Is there any in-built class/method for comparing content of two audio/ video files? Or is there any in-built class/method for converting a audio/video file to bit stream?
You could do a byte-wise comparison of the two files. System.IO.File.ReadAllBytes(...) would be useful for that.
You could use the hash functions in System.Security.Cryptography on two file streams and compare them. This is easy to do and works well for small files. If your files are big, which they probably are if you're dealing with audio/video, then reading in the file and generating the hash can take a bit of time.
The other answers are good - either hashing (if you are comparing the file to multiple candidates) or a byte-wise comparison (if comparing two single files).
Here are a couple of additional thoughts:
First, check the file sizes - if they are different, then don't waste time comparing bytes. These are quick to check.
Second, try searching from the end or the middle of the file using a binary chop approach.
E.g., suppose you have a file like this:
ABCDEFGHIJKLMNOP
Then it is modified to this:
ABCDEF11GHIJKLMN
For the file size to remain the same, and content to have been inserted, the other bytes will be "knocked out". So a binary chop approach might pick this up with less reads (e.g., in seek to and read bytes SIZE/2-10 to SIZE/2+10 from both files, and compare).
You could try to combine the techniques. If you do it over a good enough sample of the data you deal with, you might find that of all the different files you compare (example):
- 80% were found because the file size was different (10ms per file)
- 10% were found due to binary chop (50ms per file)
- 10% were found due to linear byte comparisons (2000ms per file)

_DATA TO EXAMINE_:

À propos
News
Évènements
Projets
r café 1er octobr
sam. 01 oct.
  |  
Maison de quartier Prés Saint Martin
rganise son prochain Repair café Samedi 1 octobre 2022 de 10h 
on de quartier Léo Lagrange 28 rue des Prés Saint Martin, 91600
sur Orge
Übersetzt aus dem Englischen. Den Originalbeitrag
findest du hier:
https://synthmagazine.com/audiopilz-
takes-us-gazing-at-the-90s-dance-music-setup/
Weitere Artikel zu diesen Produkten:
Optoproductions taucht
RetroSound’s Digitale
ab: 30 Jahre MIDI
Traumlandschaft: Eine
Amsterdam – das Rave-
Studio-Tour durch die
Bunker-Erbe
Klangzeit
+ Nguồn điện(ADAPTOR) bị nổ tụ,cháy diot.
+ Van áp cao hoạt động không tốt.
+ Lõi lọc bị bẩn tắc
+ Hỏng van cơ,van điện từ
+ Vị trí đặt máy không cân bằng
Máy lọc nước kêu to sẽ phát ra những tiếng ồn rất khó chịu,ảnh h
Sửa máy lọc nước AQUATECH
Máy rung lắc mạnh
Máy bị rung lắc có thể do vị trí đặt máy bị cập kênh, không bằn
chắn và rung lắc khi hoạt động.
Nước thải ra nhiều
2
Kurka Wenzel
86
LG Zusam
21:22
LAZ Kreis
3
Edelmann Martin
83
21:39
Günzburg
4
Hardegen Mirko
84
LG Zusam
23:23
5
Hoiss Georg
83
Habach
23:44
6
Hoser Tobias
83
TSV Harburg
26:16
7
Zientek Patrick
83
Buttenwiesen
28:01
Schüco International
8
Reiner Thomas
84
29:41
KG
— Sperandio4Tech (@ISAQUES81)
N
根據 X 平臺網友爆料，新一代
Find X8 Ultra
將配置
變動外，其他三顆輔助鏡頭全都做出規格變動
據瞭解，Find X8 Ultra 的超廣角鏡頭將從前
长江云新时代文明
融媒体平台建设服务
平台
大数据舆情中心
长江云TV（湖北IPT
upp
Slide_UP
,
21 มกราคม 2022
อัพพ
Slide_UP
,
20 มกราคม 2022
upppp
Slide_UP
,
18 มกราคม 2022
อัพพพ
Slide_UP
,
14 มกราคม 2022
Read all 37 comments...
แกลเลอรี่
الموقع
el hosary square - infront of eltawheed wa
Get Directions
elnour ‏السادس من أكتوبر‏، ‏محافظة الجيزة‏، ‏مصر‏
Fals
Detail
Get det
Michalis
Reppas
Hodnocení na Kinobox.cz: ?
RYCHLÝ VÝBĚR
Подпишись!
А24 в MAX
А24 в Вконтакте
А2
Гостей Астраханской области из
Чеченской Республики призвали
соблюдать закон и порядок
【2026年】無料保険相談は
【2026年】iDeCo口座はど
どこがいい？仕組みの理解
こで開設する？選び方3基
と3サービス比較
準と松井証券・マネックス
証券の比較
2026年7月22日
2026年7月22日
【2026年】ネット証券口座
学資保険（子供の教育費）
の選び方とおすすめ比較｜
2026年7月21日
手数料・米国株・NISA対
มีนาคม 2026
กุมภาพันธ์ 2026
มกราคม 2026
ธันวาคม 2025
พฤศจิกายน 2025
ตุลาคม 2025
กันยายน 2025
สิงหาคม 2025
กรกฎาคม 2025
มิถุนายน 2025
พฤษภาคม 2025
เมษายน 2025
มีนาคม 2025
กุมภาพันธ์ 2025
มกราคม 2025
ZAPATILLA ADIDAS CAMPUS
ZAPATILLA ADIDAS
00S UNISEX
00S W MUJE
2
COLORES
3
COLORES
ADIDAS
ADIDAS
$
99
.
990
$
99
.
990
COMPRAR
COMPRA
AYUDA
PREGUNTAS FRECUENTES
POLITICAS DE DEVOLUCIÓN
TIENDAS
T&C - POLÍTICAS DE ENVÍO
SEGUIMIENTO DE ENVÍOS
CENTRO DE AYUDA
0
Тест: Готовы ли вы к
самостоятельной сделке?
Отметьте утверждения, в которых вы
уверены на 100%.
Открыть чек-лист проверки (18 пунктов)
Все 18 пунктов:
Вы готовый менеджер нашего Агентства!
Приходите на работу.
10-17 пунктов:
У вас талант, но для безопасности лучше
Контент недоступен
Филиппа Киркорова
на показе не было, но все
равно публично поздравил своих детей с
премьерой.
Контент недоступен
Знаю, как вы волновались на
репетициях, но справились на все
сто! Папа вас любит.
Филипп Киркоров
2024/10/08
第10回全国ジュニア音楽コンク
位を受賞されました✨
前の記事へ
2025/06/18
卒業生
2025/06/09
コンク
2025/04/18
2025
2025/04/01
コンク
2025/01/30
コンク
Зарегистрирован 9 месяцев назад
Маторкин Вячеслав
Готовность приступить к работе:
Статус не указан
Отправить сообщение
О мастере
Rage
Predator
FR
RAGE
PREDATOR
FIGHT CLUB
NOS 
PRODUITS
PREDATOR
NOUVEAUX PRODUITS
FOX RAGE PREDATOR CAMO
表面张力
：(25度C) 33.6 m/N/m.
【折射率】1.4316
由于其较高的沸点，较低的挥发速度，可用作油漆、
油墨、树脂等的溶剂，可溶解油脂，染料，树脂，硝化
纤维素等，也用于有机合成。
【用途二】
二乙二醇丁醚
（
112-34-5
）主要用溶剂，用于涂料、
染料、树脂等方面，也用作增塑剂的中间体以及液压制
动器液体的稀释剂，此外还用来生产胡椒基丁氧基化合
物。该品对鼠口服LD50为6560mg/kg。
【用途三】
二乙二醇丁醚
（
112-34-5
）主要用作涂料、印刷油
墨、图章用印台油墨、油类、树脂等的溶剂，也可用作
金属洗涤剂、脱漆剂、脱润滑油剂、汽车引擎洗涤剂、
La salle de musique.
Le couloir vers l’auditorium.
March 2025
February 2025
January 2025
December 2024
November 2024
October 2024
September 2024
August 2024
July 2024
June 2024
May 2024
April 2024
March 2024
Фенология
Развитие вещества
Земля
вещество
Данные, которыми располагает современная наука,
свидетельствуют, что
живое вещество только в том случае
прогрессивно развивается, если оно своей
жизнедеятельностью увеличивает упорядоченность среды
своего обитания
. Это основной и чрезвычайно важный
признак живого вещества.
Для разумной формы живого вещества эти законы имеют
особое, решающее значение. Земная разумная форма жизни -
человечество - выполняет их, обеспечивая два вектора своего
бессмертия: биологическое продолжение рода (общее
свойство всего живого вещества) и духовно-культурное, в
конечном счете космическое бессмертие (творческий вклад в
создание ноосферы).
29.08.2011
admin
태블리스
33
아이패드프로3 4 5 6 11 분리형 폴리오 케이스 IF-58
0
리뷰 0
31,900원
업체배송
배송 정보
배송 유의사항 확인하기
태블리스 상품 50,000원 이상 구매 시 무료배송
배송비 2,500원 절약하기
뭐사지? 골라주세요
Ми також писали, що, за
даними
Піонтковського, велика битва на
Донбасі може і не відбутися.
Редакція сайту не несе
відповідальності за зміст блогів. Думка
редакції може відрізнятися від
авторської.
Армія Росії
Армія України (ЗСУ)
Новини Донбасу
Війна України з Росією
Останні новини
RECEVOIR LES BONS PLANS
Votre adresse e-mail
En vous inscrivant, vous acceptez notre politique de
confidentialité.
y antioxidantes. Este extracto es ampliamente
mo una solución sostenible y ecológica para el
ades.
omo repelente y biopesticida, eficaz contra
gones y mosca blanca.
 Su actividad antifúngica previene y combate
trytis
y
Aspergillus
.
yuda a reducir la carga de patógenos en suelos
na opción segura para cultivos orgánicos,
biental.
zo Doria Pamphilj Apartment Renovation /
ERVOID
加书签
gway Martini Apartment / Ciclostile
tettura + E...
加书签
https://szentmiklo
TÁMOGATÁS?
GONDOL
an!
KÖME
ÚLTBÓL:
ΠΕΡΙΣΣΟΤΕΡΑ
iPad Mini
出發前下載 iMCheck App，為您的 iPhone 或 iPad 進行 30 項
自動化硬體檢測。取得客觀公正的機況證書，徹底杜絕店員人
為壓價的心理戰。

_REQUIRED ACTIONS_:
a – These questions are about the thread on comparing audio and video files:
(i) Which method is named as useful for a byte-wise comparison?
(ii) Which namespace holds the hash functions the thread mentions?
(iii) In the sample breakdown, how long per file did linear byte comparisons take?
b – Write a continuation of the thread on comparing audio and video files, starting after its final line.

_ANSWERS TO THIS EXERCISE_:
a –
(i) System.IO.File.ReadAllBytes(...)
(ii) System.Security.Cryptography
(iii) 2000ms per file

b –
Doing a binary chop over the whole file wouldn't be so smart, since I expect the hard disk will be faster if reading linearly rather than seeking to random spots. But if you check SIZE/2, then SIZE/4+SIZE/4x3, then SIZE/8, for say 5 iterations, you might find most of the differences without having to do a bytewise comparrison. Just some ideas.
Also, instead of reading from the front of the file, perhaps try reading from the end of the file backwards. Again you might be trading off seek time for probability, but in the "insert" scenario, assuming a change is made halfway into the file, you'll probably find this faster by starting from the end than from the start.
There is no direct way to compare files. And you have to deal with Audio / Video files, which will be relatively big, I don't know Bitwise comparison will work or not.
Example: Generating SHA1 and MD5 hashes in .NET (C#)
public static string GenerateHash(string filePathAndName)
{
string hashText = "";
string hexValue = "";
byte[] fileData = File.ReadAllBytes(filePathAndName);
byte[] hashData = SHA1.Create().ComputeHash(fileData); // SHA1 or MD5
foreach (byte b in hashData)
{
hexValue = b.ToString("X").ToLower(); // Lowercase for compatibility on case-sensitive systems
hashText += (hexValue.Length == 1 ? "0" : "") + hexValue;
}
return hashText;
}
Example: Binary Comparison of 2 Files
/// <summary>
/// Methode, die einen Binärvergleich von 2 Dateien macht und
/// das Vergleichsergebnis zurückliefert.
/// </summary>
/// <param name="p_FileA">Voll qualifizierte Pfadangabe zur ersten Datei.</param>
/// <param name="p_FileB">Voll qualifizierte Pfadangabe zur zweiten Datei.</param>
/// <returns>True, wenn die Dateien binär gleich sind, andernfalls False.</returns>
private static bool FileDiffer(string p_FileA, string p_FileB)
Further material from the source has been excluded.